## Begin LISTED ENTRIES

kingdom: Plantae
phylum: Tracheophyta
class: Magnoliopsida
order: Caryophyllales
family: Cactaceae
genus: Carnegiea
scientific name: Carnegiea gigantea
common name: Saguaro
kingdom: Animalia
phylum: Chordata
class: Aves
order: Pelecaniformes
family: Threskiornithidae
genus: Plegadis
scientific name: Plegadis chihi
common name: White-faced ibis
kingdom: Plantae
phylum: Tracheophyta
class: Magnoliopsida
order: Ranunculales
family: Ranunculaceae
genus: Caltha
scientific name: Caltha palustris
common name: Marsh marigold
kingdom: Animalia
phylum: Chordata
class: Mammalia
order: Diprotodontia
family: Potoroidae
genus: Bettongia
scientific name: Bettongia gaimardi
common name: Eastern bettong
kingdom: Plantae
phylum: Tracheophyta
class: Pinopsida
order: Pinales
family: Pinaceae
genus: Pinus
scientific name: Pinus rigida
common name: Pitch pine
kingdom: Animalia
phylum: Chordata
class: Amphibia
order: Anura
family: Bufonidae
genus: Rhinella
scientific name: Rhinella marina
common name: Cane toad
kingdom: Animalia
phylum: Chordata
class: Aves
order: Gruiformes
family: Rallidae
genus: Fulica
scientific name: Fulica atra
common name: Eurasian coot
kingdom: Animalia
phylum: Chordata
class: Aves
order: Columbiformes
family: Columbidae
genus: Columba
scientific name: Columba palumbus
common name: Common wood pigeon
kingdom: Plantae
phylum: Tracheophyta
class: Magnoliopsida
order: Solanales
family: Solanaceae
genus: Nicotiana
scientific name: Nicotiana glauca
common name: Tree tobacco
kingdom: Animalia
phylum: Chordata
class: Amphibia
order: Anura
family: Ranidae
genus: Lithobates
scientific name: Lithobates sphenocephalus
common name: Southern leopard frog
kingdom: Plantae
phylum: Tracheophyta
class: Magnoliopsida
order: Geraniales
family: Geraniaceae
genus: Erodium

## End LISTED ENTRIES

WHAT YOU NEED TO DO
Count the lines in the material above that contain the string "order", matching case exactly. Reply with only the number.

FULL OUTPUT
11